### Document segment
+---+

Around this time, the new upstairs neighbors had done some sleuthing and discovered that I wasn’t what they initially thought (based on what they’d seen of Tina’s behavior and her other male visitors, they assumed that I was a doped-up scumbag that they wanted nothing to do with). The wife actually posted some of her research on me to her Facebook with a sense of bemusement. I didn’t see how that connected with any other dots, but it was a dot.
Cassidy, her former upstairs neighbor and sex and cuddles partner from the few months Tina and I weren’t seeing each other had recently reached out to Tina on Facebook Messenger. Perhaps he’d seen the pictures of us together before Tina got a chance to change the privacy of them on her own profile. Maybe that would spoil some stringing-along she seemed to be engaged in. Or it could just as easily have been some other secondary supply source she was concerned about. I was never completely sure, but I did later confirm that Tina had been messaging with Cassidy behind my back around this time. It was shortly after when she finally deigned to inform him that she was engaged – perhaps reluctantly.

+---+

[Records from a dataset]
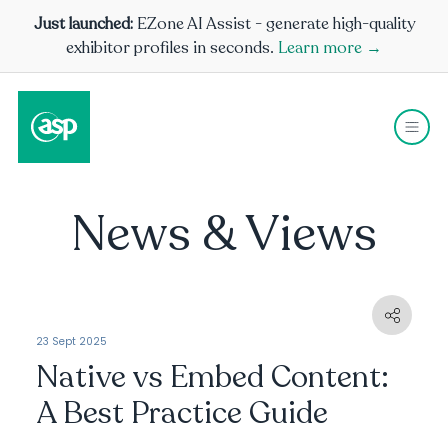
Just launched:
EZone AI Assist - generate high-quality
exhibitor profiles in seconds.
Learn more →
News & Views
23 Sept 2025
Native vs Embed Content:
A Best Practice Guide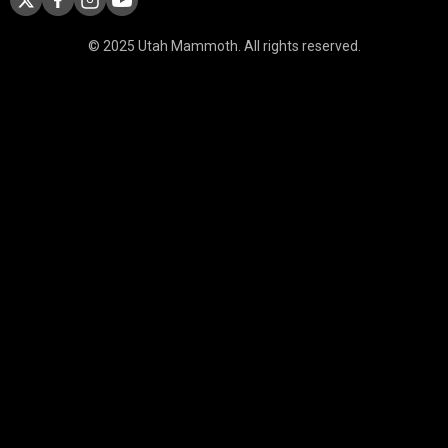
© 2025 Utah Mammoth. All rights reserved.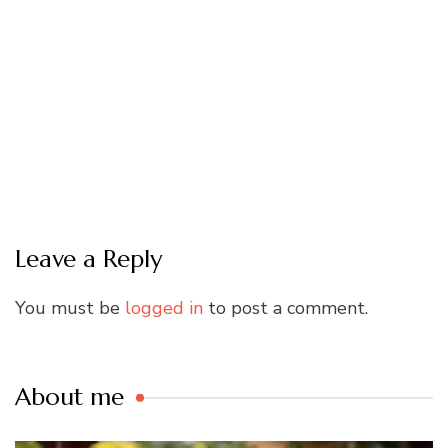
Leave a Reply
You must be
logged in
to post a comment.
About me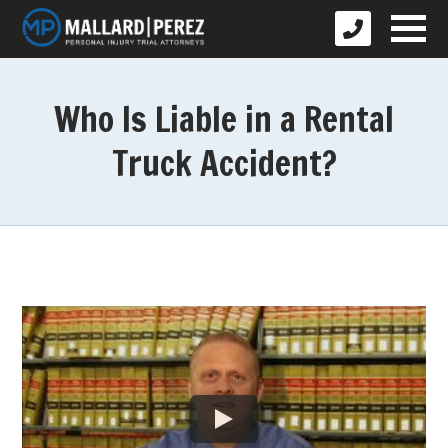
Who Is Liable in a Rental
Truck Accident?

+---+

### Task requirements
1 > According to the account of Tina and her neighbors, through what service had Cassidy recently contacted Tina?
2 > Proceed with the account of Tina and her neighbors, starting after its final sentence.

### Results of the tasks
1 > Facebook Messenger.

2 >
As I began to learn about narcissistic personality disorder and interacted with other people who’ve been victimized by narcissists, I found that social media quirks are a common theme. Generally, narcissists don’t like social media posts with their significant others. Some (like Tina) had very strict rules or controls about what gets posted. Proof of a committed relationship posted publicly on the internet would interfere with the grooming and maintenance of secondary sources of narcissistic supply if sex or the promise of sex was part of the hook. Some narcissists have been known keep multiple social media accounts for carefully separated groups of friends and/or lovers. I think Tina had done that before, but eventually realized she could just control the privacy settings on everything to prevent certain people seeing certain things – until I screwed it up with some unexpected photos.
Secrecy is always a major part of any relationship with someone with narcissistic personality disorder.